I spent the next year and a half praying for God to send me a husband...or just even, a long-term boyfriend...or sometimes, just any guy that would interest me. I wondered if maybe I should move? Was I hurting my chances for love with such a busy job? Was I too intense? Too ambitious? Too uptight, too emotional and should I maybe take up yoga and perfect my dinner cooking-for-two skills?
Meanwhile, I'd run into my future husband at church every Sunday, randomly outside the NYPL library, at parties, firesides, moving people in our ward, etc. And still I prayed to meet someone who, as Splash likes to say, would "make my socks sizzle." Eventually, after a year and a half, I went skiing with him, and my eyes were opened to how talented, funny, smart, kind, rugged, spiritual and athletic he was...and I realized, he did indeed make my socks sizzle.
I've since thought about the many hundred opportunities we had to date each other that we didn't take.

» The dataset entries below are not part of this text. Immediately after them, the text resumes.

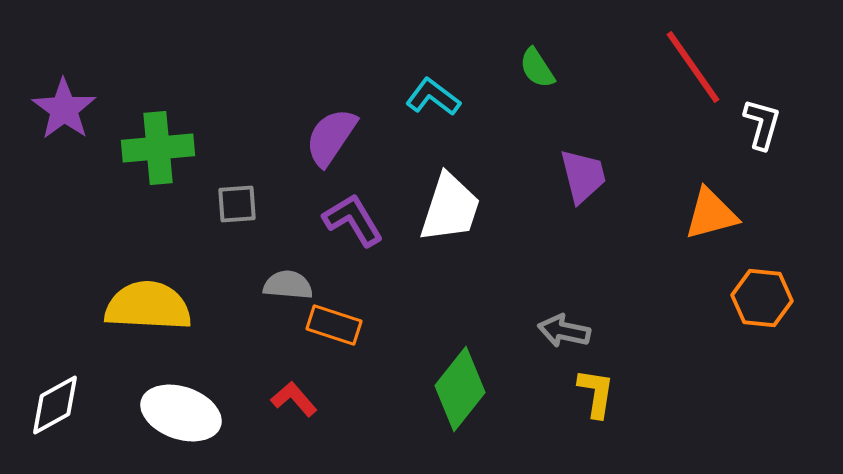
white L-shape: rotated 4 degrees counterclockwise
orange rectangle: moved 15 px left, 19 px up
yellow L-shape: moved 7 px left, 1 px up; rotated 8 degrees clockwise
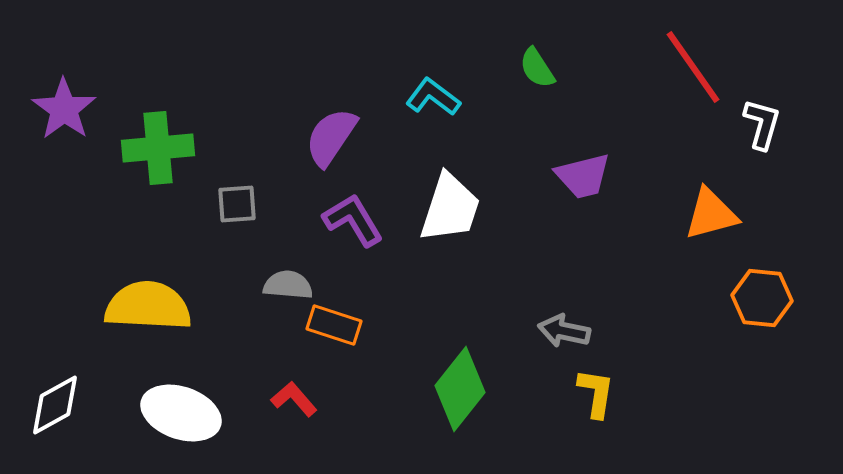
purple trapezoid: rotated 90 degrees clockwise
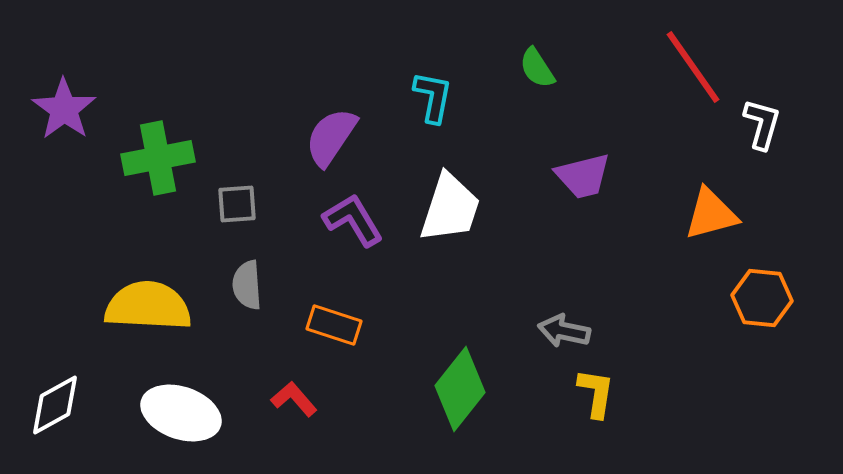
cyan L-shape: rotated 64 degrees clockwise
green cross: moved 10 px down; rotated 6 degrees counterclockwise
gray semicircle: moved 41 px left; rotated 99 degrees counterclockwise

If there's one thing I've learned from dating, it's faith in God and trusting in yourself. Don't waste time wondering if your latest breakup was supposed to be "the one", if maybe you should get back together or if maybe your shot at love has passed. You can miss opportunities, try to force relationships that just won't work, but when you turn your faith and trust to God, you can't go wrong. God always wants you to be happy; I wish my younger single-self understood that more, because it means that he will always and continually provide you with the knowledge and opportunities to be so. Technically, marriage is a choice and a marriage proposal offers the choice of 'yes' or 'no', but in my case, it felt a lot like choosing a destiny God had patiently and many times, tried to show me.



Love this, Lauren! I felt a lot of those same things a couple years back when Nate and I got married. Congratulations!